Of the lily-white cast, Tarzan's parents lose their objectionable upper-crust heritage and become no-name survivors of a ship fire. William Clayton, Lord Greystoke, Tarzan's cousin, becomes the completely unrelated "Clayton", a standard, paper-thin Disney villian, utterly interchangeable with Governer Rattcliffe and Gaston, ostensibly the guide of Professor Porter. In a great unintentional in-joke, Tarzan, when learning English, mistakenly believes that "Clayton" is the name of the noise made when the villian fires his gun. And that's all Clayton is, in the movie -- an excuse for lots of gunshots.
Guns, of course, are only ever two things: Completely ineffective (the shotgun in Tarzan's luckless parents' cabin) or completely evil (the double barrelled high capacity elephant-machine-gun wielded by Clayton). Clayton "searches for apes" by shooting at anything that makes a sound. Just what you always wanted in a guide.
Professor and Jane Porter are transformed from treasure seekers to naturalists in search of gorrillas to study. Burroughs' "great apes" become Gorillas In The Mist. Tublat is gone, and Kerchak (now a silverback Gorilla) takes his place as Tarzan's wise, noble, adopted father. Just as Clayton and his henchmen are intolerably bad, the gorillas are intolerably good and noble and just. You can't have any shades of grey in a Disney movie, no sir. Nor can you have animals acting like, well you know, animals.
True to Disney formula, Tarzan is saddled with two wisecracking sidekicks, an embarrassed sounding Wayne Knight as Tantor The Anxiety-Ridden Elephant, and in probably the most annoying role in her career, a screechy, wisecracking Rosie O'Donnell as Terk, a midget ape with bad hair. In a minor divergance from formula, the sidekicks are not at Tarzan's side for the entire movie, but true to the Disney vision, they contribute nothing to the plot except some really painful attempts at humor and one completely improbable rescue.
Thankfully, Tarzan isn't a musical as such, with the exceptions of a brief bedtime song from Kala to young Tarzan, and a really horrible be-bop number by Rosie O'Donnell that stops the story dead and is guaranteed to make you squirm in your seat. An excellent time for a potty break.

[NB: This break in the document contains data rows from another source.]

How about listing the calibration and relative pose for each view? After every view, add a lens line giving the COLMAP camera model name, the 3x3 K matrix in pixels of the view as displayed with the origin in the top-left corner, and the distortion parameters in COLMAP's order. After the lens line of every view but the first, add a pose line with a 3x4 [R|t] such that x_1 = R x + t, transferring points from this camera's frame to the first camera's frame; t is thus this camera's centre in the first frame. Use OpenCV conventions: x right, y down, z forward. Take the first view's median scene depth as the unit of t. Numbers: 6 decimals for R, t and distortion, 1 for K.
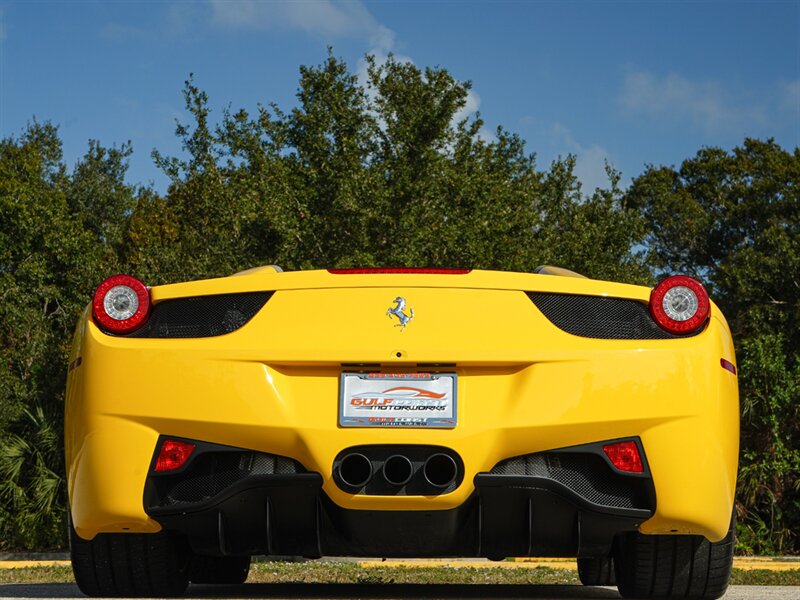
lens RADIAL K [[1991.8, 0, 399.9], [0, 1991.8, 299.3], [0, 0, 1]] dist [-0.008517, 0.120921]
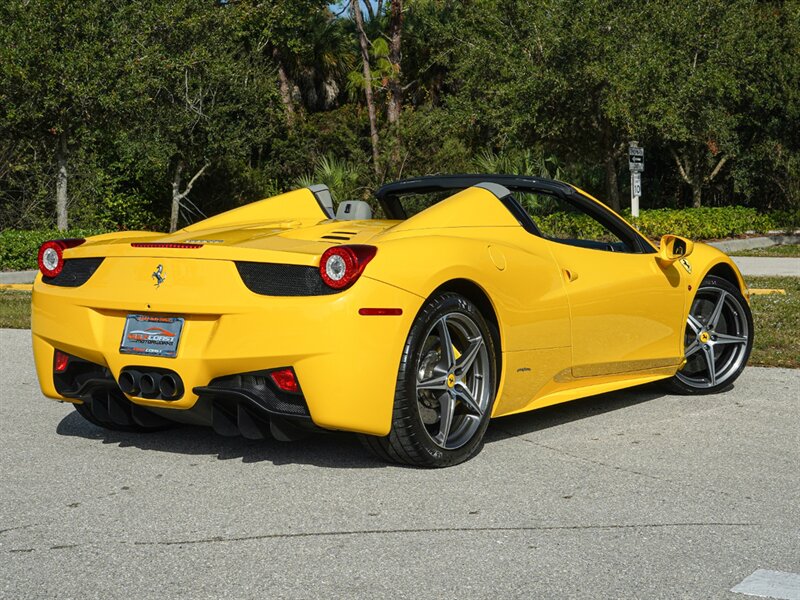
lens RADIAL K [[1525.5, 0, 399.5], [0, 1525.5, 270.2], [0, 0, 1]] dist [-0.001440, -0.090946]
pose [[0.838967, 0.022237, -0.543728, 0.756458], [0.073421, 0.985403, 0.153589, -0.156234], [0.539207, -0.168777, 0.825088, 0.161428]]
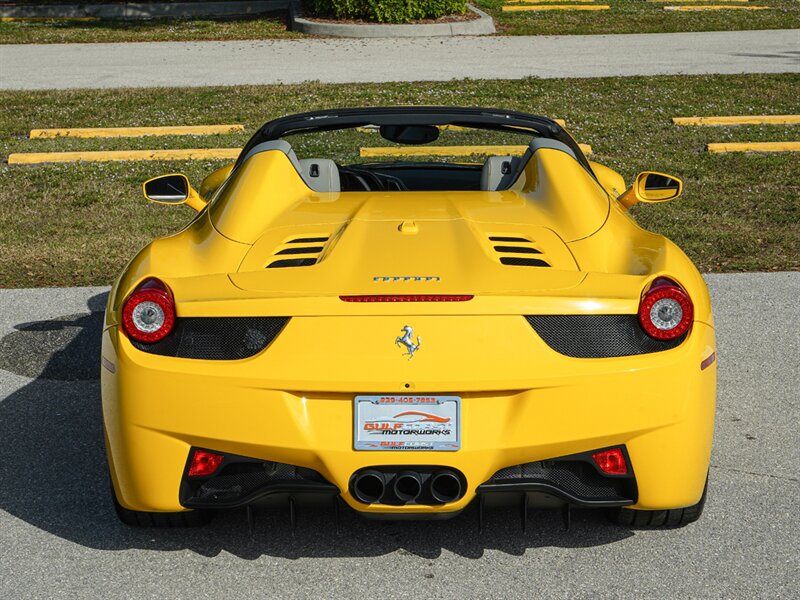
lens RADIAL K [[1913.1, 0, 400.4], [0, 1913.1, 301.8], [0, 0, 1]] dist [-0.031839, 0.262547]
pose [[0.999899, -0.013703, 0.003706, -0.007340], [0.011704, 0.943563, 0.330986, -0.354446], [-0.008032, -0.330909, 0.943628, 0.023771]]
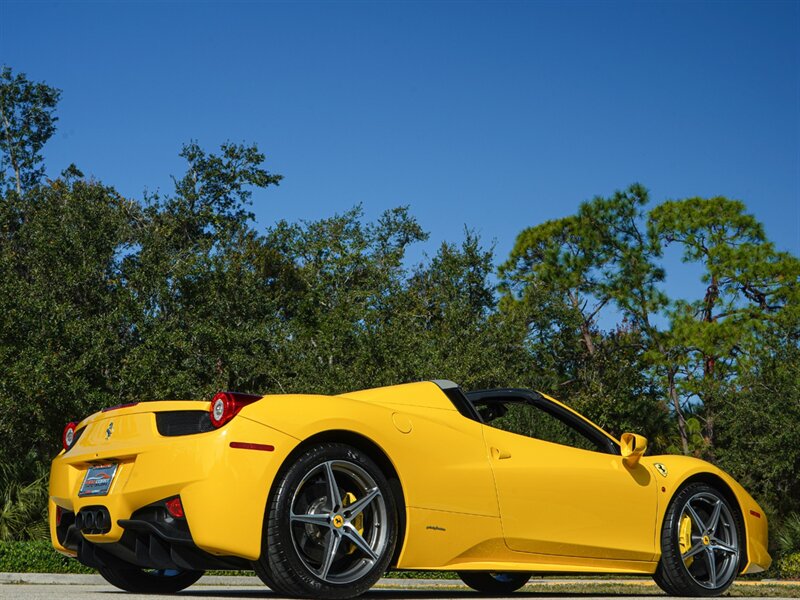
lens RADIAL K [[1220.0, 0, 382.7], [0, 1220.0, 268.3], [0, 0, 1]] dist [0.014319, -0.095336]
pose [[0.639942, -0.182256, -0.746497, 1.001199], [0.088341, 0.982474, -0.164138, 0.064361], [0.763329, 0.039093, 0.644826, 0.463580]]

Phil Collins tunes comprise most of the background music, and are decent enough to almost make me want to buy the album.
As mentioned above, Burroughs' Tarzan subsists mostly on meat he has killed himself. Disney's Tarzan, true to nineties sensibilities, eats only fruit and appears to be completely non-violent, killing nothing during the movie's 88 minutes, not even nasty old meat-eating Sheeta, the panther, who expires bloodlessly by accidentally falling on Tarzan's spear offscreen. In all of Tarzan's altercations, his main strategy seems to be to keep his opponant occupied until said opponant accidentally hurts himself.
There are ragged scraps of the original story in there someplace, and indeed, Disney's Tarzan retains more of Burroughs' Tarzan of the Apes than most of the 30-odd Tarzan movies that preceeded it. Some of the action scenes are amazing. But while Disney has retained cosmetic similarities, they've torn the guts out of the story, leaving only a good looking, unoffensive corpse in it's place.
In fact, what is left is no more or less than a gender-switched Pocahontas, with the same basic plot, character types, and a slightly different ending.
Burroughs is on record as saying that his Tarzan character could best be realized in animation, and this latest effort shows the potential of the medium to tell the story of the displaced Lord Greystoke. Perhaps some day we will see an effort from some other studio (perhaps one of the Anime teams?) that hasn't been deliberately neutered.
Score: One star of four for spectacular computer-assisted animation, a few great action sequences, and some decent backgroup music. Should have been two stars, but I had to subtract one for general annoyance.